Fine dining restaurants in Europe crave recognition in the Michelin Guide, a long-standing and often harsh arbiter of taste. Chefs have been known to kill themselves after hearing mere rumors they might lose a star--happened last year, in fact, when Bernard Loiseau of a three-star restaurant in Burgundy couldn't bear the thought of dropping to two stars.

Of course, only about 45 establishments across Europe earned three Michelin stars, and reaching that level often requires decades of work. Chef Antoine Westermann of Buerehiesel, in Strasbourg, France, picked up his first Michelin star back in 1975. No. 2 came nine years later. He finally received a third in 1994.

Michelin does not offer four stars.

"The Michelin Guide transcends Europe and carries huge weight," says David McMillan, chef at Nana. "People make a conscious decision to go after a star, and reviewers remain excruciatingly anonymous."

In other words, top European kitchens must perform flawlessly every single day. Indeed, despite some recent controversy over the actual extent of coverage, Michelin claims its reviewers may test a place up to 12 times to ensure accuracy--although they typically show up once every year or two.

Michelin's critics judge food at each restaurant according to "practical knowledge," whatever that means. Yet the results, particularly for three-star sites, are reliable. "The most sublime dining experience I've had in Europe was Les Crayeres in Reims--three stars," White recalls.

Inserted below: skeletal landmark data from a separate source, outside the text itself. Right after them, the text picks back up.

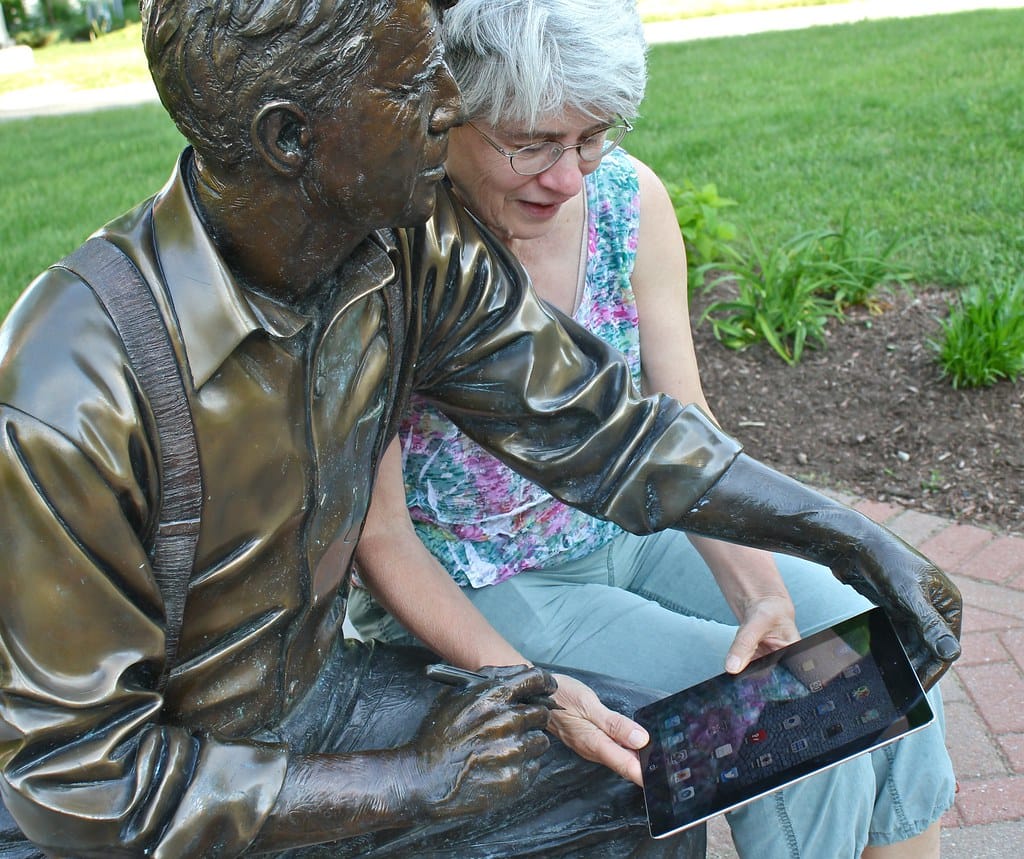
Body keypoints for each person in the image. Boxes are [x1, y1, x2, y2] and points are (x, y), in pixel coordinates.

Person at [0, 0, 960, 857]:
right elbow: (76, 779)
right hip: (174, 772)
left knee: (628, 766)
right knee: (680, 739)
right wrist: (410, 778)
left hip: (319, 699)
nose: (452, 105)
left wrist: (855, 540)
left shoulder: (402, 250)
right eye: (415, 83)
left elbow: (611, 430)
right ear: (292, 135)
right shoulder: (74, 376)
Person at [349, 1, 958, 857]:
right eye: (531, 142)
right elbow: (379, 539)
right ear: (451, 111)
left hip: (636, 530)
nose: (567, 178)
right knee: (802, 724)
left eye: (589, 137)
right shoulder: (388, 255)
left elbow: (683, 424)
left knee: (882, 650)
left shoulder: (628, 198)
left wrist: (760, 590)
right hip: (484, 576)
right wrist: (526, 686)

The restaurant since lost a star after chef Gerard Boyer left the biz.

"A three-star restaurant is phenomenal, is flawless," echoes Tim Byres, chef-owner of Standard 2706.

Byres once served as chef at the American Embassy in Belgium and occasionally volunteered at Brussels' famous Comme Chez Soi, a three-star restaurant, so he might have warned us about the cost.

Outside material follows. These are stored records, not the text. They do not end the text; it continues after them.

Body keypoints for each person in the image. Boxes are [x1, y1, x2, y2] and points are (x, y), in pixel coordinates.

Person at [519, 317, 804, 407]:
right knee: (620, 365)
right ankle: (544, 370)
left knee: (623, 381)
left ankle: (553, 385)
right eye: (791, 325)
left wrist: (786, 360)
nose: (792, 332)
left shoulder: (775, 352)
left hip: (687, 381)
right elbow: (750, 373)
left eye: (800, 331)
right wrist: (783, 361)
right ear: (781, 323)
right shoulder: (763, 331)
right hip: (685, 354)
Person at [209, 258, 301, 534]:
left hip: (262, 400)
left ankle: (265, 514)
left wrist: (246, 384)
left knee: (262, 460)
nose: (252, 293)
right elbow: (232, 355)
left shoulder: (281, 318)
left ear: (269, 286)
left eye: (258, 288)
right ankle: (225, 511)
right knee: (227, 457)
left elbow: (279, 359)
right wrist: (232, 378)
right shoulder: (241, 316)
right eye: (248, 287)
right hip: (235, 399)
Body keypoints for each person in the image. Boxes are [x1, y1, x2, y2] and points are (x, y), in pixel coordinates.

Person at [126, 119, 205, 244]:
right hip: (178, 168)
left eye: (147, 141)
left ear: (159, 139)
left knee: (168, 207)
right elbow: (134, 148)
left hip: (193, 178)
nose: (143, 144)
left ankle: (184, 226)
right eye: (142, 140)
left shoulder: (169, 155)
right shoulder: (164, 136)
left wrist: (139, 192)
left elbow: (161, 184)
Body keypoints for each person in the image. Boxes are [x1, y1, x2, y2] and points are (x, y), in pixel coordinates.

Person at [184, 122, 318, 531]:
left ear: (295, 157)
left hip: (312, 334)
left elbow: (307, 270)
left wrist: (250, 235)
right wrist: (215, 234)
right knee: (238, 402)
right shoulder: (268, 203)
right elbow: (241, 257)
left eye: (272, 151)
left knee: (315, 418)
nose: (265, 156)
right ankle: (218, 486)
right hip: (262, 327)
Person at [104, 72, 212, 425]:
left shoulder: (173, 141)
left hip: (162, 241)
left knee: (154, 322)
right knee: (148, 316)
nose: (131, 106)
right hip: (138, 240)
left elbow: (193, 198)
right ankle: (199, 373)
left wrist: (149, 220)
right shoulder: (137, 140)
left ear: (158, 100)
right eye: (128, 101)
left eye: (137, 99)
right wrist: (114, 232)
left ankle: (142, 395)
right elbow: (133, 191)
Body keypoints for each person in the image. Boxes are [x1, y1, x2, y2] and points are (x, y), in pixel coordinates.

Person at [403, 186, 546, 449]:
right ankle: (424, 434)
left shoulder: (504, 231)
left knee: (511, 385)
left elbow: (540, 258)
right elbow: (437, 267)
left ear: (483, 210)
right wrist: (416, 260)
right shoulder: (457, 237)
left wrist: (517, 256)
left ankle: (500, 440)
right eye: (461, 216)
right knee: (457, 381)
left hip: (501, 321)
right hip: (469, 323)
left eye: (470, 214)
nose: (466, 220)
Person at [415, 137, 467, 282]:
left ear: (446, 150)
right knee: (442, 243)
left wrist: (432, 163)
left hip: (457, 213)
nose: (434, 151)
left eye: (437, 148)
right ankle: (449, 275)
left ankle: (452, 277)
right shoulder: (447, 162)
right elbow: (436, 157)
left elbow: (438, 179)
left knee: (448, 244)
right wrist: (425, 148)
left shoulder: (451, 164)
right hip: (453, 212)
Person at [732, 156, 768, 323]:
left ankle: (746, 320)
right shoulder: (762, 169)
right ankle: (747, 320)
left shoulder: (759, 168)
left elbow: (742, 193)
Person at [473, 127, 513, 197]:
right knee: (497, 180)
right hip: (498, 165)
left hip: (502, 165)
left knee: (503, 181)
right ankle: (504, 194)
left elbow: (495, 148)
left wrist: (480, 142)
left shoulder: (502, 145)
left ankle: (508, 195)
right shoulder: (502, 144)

Would've been the decent thing to do, considering.

We checked out Bruneau, the city's other three-star establishment, and ordered things like jalousie de riz de veau croustillant and poitrine de coucou de Malines demi-deuil, which translates as "we foul our pantaloons at the sound of enemy tanks" or something. We don't speak French, and the menu didn't speak English--or hint at prices. The service was exquisite, the food brilliant, the cost...more than $600 for two people.

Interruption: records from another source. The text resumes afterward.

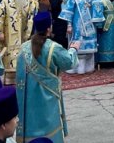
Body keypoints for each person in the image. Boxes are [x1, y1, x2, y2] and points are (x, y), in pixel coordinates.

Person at [16, 11, 80, 143]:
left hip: (28, 100)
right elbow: (69, 62)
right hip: (47, 98)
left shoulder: (23, 48)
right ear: (49, 28)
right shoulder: (53, 48)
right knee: (48, 125)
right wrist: (74, 49)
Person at [0, 0, 38, 84]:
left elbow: (31, 16)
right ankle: (9, 80)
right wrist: (0, 32)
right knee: (10, 57)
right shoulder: (7, 1)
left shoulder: (28, 0)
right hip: (9, 35)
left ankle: (22, 77)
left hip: (23, 34)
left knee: (23, 55)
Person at [58, 0, 104, 75]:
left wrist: (93, 6)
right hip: (78, 26)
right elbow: (68, 11)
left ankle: (89, 67)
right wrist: (69, 25)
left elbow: (99, 9)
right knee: (78, 48)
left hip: (91, 25)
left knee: (90, 49)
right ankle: (77, 68)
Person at [97, 0, 114, 67]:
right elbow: (99, 14)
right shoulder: (102, 1)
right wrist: (99, 26)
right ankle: (104, 60)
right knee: (105, 42)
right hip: (106, 25)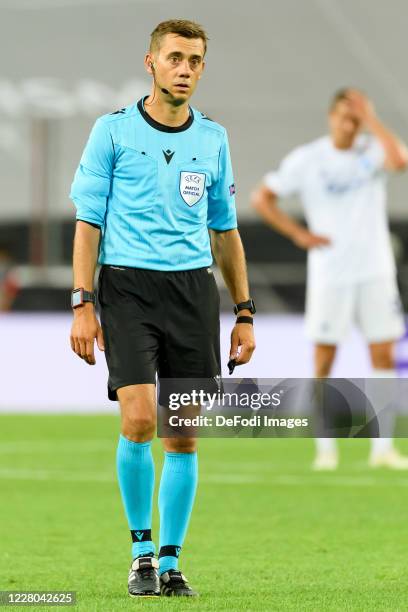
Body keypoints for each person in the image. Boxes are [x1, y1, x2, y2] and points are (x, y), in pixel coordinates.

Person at [69, 19, 256, 598]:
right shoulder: (113, 131)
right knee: (141, 420)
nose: (186, 69)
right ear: (150, 63)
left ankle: (171, 564)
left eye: (195, 61)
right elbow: (88, 223)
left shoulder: (214, 139)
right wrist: (83, 302)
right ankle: (141, 555)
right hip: (126, 288)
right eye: (175, 58)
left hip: (192, 292)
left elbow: (224, 232)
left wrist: (244, 312)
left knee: (182, 435)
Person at [251, 88, 408, 470]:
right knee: (324, 360)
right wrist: (297, 234)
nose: (349, 122)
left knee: (383, 355)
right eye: (344, 115)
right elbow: (262, 198)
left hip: (375, 270)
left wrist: (372, 118)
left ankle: (383, 448)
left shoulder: (372, 151)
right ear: (331, 117)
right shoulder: (309, 159)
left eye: (356, 116)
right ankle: (325, 449)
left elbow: (400, 161)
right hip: (331, 274)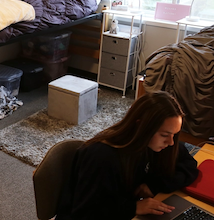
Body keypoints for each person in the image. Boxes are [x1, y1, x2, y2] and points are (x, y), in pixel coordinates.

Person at [55, 91, 199, 220]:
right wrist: (133, 207)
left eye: (175, 134)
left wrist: (154, 186)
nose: (171, 142)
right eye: (165, 135)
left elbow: (189, 165)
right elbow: (87, 213)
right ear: (140, 126)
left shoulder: (157, 145)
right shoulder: (101, 157)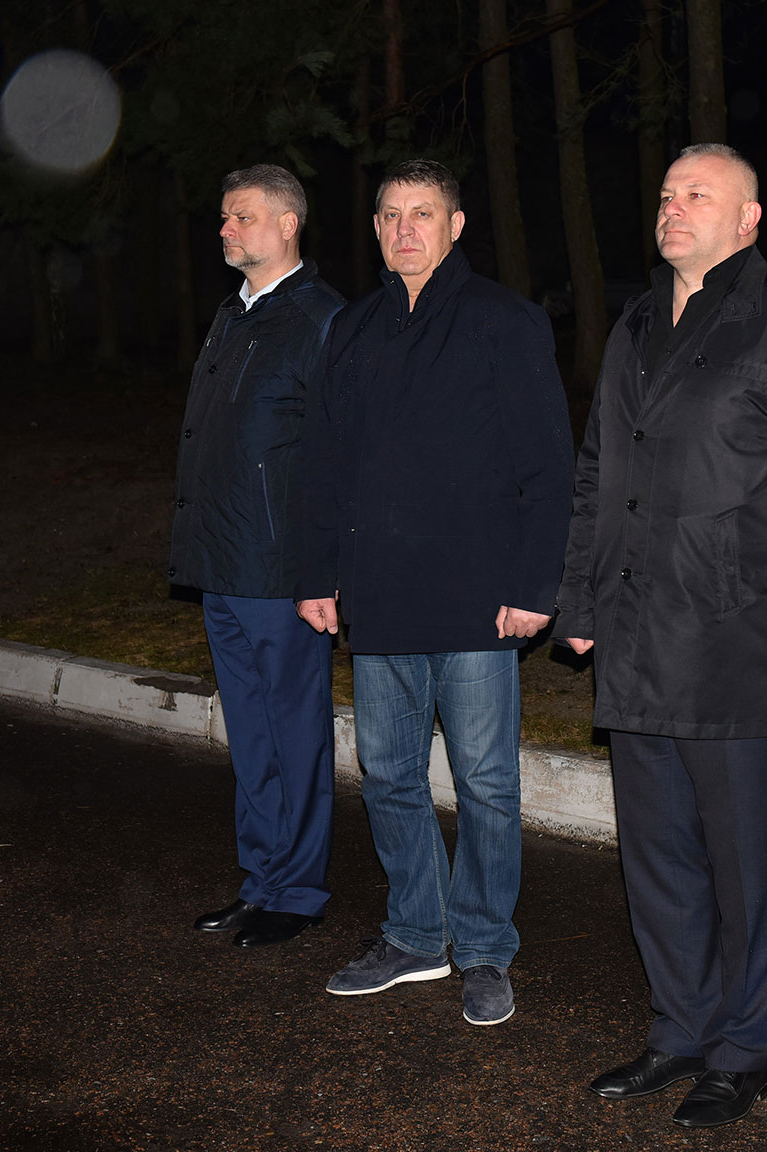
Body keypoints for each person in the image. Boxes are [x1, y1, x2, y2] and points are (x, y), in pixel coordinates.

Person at [554, 144, 767, 1128]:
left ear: (748, 219)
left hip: (735, 632)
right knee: (656, 857)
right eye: (666, 194)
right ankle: (680, 1029)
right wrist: (581, 604)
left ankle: (743, 1049)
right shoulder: (638, 322)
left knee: (741, 863)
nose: (674, 208)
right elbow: (597, 473)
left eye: (699, 194)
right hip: (636, 630)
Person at [295, 158, 574, 1026]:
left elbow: (548, 465)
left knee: (486, 783)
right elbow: (324, 461)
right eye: (390, 214)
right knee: (388, 776)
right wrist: (316, 573)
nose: (404, 229)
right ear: (376, 228)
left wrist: (536, 584)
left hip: (478, 600)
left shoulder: (504, 321)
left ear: (455, 226)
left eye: (423, 213)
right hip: (378, 595)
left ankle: (485, 947)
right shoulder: (351, 328)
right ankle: (417, 934)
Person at [171, 164, 345, 949]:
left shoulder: (320, 318)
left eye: (241, 216)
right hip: (222, 562)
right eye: (223, 217)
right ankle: (261, 881)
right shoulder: (232, 314)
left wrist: (323, 571)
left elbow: (338, 455)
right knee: (250, 736)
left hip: (281, 573)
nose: (226, 229)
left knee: (294, 735)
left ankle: (299, 891)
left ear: (287, 224)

Our editor no longer returns our phone calls.

The closest comparison in Dallas to Michelin three-star dining would be Avner Samuel's Aurora on Oak Lawn Avenue. "I've been doing all my traveling to Michelin star restaurants, and we've tried to re-create that experience here," he says.

Samuel believes about 20 or 30 American restaurants might qualify for stars, were we able to duplicate the Michelin system, with five or six establishments earning the coveted three-star rating. In Dallas, chefs like Samuel, McMillan, Kent Rathbun, Christof Syre, Francois Fotre and William Koval would qualify for consideration--at least according to White.

But could we duplicate the system?

Well, the people we spoke with doubt it, citing culinary expectations, respectability and other apparent cultural deficiencies. "There's a longer tradition of haute cuisine in Europe," Nichols points out. "You're more likely to find steak houses here getting accolades." Finding persons or entities of great integrity poses another problem. While the reviewers may separate themselves from subtle attempts at influencing their judgment, the publications sometimes cave in to pressure.

"Michelin is not hitting people up for advertising dollars," McMillan says wryly.

Or maybe we're not sophisticated enough to adopt such a system.

"The American public," Samuel says, "they would probably look at one, two or three stars as the amount of the bill."